地方創生を語る上で重要な鍵となるのが「オープン・イノベーション」。企業内部と外部のアイデアや機能などを有機的につなぎ合わせて、価値を創造する取り組みだ。私はこれを、「機能」「技術」「人」の3つに分類して考えている。
まず、「機能のオープン・イノベーション」について。大手企業の新規事業開発担当者が、合弁会社やコーポレートベンチャーキャピタル、アクセラレータプログラムなど、外部からアイデアの取り込みや連携を強化するために部署や機能を創設することが盛んに行われてきた。
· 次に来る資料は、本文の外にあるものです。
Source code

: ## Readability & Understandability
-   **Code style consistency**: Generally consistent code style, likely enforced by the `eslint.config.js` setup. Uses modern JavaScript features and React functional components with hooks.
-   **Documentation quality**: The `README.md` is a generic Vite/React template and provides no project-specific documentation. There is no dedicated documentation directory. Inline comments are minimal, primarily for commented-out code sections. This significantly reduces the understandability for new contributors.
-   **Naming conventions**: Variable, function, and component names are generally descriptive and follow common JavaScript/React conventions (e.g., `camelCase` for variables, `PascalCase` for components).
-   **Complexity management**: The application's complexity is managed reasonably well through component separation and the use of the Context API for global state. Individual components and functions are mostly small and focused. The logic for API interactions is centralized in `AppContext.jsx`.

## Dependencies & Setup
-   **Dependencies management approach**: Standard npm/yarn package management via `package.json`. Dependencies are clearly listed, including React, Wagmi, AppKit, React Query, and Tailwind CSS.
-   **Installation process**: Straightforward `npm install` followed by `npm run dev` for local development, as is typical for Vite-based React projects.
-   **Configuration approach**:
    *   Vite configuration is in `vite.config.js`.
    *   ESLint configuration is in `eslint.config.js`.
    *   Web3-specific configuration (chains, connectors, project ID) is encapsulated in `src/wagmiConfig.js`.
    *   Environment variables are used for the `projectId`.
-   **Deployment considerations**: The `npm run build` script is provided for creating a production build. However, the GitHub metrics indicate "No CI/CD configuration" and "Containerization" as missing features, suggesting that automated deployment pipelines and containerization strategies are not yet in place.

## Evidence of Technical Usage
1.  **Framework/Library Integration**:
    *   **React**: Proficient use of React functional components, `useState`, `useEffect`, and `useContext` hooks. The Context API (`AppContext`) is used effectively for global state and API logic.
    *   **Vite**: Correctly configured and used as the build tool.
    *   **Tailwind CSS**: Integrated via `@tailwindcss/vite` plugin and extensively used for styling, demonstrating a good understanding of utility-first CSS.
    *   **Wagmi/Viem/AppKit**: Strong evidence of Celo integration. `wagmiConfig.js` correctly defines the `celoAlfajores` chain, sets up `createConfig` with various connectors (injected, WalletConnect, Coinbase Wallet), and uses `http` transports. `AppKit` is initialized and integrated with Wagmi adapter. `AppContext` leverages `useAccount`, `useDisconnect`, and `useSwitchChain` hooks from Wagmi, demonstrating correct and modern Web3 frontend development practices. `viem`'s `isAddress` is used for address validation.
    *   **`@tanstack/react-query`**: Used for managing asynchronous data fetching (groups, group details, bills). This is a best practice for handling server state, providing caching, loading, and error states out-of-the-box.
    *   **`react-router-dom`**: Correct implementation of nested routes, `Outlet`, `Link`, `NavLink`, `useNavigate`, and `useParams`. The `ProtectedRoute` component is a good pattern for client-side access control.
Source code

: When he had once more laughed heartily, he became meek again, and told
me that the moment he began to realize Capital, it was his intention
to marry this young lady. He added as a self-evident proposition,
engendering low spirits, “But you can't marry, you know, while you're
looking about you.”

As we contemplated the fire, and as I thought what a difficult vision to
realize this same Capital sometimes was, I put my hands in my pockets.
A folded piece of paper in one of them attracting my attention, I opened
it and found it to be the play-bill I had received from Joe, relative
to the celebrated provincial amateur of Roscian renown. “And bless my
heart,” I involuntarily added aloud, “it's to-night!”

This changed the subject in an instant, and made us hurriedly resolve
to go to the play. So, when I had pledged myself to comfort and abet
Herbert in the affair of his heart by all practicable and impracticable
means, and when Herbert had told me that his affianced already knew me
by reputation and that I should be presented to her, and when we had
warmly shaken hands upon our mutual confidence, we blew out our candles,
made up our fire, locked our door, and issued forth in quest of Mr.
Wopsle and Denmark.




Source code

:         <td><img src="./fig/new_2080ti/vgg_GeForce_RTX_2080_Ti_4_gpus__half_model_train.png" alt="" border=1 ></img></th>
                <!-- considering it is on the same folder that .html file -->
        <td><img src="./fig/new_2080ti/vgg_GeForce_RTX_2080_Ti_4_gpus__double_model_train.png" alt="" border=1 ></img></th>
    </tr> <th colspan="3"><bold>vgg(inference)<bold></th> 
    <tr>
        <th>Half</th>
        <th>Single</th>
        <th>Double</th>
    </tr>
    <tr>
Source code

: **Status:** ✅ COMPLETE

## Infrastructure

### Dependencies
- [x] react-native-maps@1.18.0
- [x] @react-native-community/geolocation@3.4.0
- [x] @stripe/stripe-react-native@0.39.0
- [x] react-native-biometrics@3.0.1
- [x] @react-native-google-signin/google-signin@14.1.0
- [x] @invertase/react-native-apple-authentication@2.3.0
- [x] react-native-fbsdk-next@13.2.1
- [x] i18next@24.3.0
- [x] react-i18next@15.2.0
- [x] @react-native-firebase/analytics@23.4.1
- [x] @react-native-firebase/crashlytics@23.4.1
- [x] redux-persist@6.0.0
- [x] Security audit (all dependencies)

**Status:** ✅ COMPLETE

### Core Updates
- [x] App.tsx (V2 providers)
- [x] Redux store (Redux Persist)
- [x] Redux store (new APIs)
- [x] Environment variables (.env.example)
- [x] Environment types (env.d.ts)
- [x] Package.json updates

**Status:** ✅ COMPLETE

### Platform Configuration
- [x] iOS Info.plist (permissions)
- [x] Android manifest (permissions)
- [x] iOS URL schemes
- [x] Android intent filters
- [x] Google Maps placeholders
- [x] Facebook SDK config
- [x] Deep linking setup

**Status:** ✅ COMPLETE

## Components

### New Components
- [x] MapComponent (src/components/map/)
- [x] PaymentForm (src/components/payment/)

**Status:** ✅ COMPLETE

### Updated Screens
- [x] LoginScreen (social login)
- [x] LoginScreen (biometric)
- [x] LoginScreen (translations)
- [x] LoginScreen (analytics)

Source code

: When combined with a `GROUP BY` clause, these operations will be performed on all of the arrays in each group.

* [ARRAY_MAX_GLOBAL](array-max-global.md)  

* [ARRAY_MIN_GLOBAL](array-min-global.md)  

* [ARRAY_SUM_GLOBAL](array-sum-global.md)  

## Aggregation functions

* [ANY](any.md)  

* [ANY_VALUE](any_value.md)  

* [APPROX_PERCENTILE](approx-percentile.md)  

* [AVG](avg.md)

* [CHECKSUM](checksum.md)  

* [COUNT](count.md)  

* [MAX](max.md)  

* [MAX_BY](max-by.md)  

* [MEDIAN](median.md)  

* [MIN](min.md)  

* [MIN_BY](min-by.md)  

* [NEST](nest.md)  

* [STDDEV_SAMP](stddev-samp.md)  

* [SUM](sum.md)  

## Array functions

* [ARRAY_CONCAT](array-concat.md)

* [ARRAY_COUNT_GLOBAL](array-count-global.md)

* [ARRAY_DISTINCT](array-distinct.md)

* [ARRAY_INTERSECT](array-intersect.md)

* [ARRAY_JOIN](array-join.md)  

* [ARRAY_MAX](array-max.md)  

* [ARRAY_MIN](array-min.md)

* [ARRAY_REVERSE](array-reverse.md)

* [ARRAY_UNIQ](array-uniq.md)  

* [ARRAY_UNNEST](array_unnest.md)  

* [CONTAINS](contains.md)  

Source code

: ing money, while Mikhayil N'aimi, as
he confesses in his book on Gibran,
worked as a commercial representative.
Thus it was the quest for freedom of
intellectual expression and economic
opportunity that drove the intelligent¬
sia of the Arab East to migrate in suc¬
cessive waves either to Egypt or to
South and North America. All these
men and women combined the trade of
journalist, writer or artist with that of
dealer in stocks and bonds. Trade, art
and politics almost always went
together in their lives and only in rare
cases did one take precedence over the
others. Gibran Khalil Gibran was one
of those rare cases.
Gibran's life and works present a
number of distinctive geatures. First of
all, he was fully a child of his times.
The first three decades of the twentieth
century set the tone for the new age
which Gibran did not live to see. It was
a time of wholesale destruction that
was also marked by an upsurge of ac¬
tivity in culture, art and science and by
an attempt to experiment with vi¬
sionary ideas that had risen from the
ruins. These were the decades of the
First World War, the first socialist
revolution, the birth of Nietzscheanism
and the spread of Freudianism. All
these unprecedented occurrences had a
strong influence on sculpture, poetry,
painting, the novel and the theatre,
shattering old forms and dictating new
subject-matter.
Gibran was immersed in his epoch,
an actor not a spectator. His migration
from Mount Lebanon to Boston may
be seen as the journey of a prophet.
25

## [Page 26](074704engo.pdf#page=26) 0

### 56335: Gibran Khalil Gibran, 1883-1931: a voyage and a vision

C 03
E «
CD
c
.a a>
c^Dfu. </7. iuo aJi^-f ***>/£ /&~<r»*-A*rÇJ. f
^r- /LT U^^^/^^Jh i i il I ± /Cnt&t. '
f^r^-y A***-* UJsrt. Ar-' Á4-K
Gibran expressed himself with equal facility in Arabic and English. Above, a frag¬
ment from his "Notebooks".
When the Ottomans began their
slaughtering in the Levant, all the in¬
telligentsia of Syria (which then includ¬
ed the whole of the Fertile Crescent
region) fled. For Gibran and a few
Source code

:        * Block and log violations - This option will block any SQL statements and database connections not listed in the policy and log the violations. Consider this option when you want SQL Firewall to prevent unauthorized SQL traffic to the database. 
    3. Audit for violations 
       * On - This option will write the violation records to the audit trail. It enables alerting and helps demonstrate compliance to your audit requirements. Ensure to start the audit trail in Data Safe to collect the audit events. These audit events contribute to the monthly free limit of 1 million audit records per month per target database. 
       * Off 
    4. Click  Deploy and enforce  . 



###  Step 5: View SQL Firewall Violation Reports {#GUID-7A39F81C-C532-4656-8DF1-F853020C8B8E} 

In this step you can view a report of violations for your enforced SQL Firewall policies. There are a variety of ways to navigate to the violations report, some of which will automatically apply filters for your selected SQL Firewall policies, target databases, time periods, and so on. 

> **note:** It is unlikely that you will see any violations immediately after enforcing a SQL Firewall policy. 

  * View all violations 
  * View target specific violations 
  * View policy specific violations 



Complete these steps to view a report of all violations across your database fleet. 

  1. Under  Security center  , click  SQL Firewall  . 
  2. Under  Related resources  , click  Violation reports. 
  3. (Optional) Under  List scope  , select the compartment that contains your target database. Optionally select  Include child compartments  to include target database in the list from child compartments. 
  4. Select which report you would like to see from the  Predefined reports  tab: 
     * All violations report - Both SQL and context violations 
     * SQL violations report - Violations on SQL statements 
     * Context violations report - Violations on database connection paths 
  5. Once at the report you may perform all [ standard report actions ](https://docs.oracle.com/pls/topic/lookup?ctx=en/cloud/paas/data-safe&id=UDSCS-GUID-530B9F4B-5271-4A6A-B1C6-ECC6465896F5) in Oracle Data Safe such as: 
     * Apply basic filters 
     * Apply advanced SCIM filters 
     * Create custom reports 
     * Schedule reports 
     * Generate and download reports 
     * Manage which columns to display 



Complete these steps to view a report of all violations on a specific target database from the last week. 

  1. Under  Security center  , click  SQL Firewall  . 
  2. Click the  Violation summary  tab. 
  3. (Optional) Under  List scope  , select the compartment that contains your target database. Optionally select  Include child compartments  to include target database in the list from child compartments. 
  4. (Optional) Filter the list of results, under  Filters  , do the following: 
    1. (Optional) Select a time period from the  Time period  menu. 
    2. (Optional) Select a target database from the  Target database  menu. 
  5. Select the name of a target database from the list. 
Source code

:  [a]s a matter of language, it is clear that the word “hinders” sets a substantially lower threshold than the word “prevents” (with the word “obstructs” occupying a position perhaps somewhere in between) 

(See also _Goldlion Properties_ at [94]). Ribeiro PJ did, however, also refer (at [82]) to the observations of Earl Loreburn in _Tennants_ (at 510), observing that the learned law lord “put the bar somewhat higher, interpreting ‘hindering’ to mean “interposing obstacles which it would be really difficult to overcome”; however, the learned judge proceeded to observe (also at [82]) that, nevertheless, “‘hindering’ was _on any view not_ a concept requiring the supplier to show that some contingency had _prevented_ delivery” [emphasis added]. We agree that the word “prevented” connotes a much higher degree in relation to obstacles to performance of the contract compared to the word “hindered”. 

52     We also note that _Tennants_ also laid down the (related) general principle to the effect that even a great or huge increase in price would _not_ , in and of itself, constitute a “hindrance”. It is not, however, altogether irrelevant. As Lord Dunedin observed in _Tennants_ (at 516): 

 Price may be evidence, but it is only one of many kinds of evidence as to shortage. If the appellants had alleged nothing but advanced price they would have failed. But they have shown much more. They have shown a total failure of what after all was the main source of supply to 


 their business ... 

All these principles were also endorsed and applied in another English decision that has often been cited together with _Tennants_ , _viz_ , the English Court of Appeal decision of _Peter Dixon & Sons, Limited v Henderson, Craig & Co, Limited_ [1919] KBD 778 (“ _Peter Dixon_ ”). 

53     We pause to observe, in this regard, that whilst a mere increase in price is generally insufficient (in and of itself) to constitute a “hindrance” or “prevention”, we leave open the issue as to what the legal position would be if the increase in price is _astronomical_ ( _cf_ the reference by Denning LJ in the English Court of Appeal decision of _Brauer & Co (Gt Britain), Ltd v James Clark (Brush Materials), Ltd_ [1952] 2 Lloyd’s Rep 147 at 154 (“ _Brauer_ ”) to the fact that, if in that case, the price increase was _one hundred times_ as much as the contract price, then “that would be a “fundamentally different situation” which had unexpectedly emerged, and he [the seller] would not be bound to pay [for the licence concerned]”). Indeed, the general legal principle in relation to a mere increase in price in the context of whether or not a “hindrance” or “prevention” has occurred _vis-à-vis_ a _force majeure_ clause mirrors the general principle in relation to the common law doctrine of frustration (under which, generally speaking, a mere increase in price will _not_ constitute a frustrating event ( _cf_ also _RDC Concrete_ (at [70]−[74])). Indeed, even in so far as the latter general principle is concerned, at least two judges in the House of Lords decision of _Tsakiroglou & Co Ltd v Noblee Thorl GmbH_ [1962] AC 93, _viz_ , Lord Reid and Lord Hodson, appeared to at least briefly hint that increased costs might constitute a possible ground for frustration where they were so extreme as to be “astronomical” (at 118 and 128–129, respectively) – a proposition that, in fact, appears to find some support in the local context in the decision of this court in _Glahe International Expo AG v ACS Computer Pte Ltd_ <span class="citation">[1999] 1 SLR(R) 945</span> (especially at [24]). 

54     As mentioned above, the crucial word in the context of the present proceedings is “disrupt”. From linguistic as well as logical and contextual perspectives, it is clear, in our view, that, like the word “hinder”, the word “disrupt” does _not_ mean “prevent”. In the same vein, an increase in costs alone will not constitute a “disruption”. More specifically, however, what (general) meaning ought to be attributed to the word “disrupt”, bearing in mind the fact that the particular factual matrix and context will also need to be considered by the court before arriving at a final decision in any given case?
最近ではハッカソン/アイデアソンなどのイベントも盛んに開催されている。
また、「技術のオープン・イノベーション」でも、産学連携を含め自社と外部の技術を融合させ、新たな可能性を見いだす取り組みも進んでいる。昨今のIoT(Internet of Things)関連で進められている技術開発も、これを最大限に活用したものだ。
そんな中で、私たちがより注視しないといけないのは「人のオープン・イノベーション」。外部のプロ人材の経験・知見を、従来の雇用という方法以外で、いかにして社内に取り込むか。特に中小企業においては、外部から経営資源を確保することができ、それまで社内に眠っていた「隠れた知見」を引き出すことにもつながる。
世界に目を向けると、人のオープン・イノベーションに関する日米の差は明らかだ。日本では、自社の人材を重要な経営資源として位置づけし、その活用を第一に考える。もちろんそれは世界共通の考え方だが、日本の経営者の場合は、これが行き過ぎてしまうきらいがあるのだ。「自社の経営資源で対応できるはず」と、社内人材の有効活用ばかり考えている。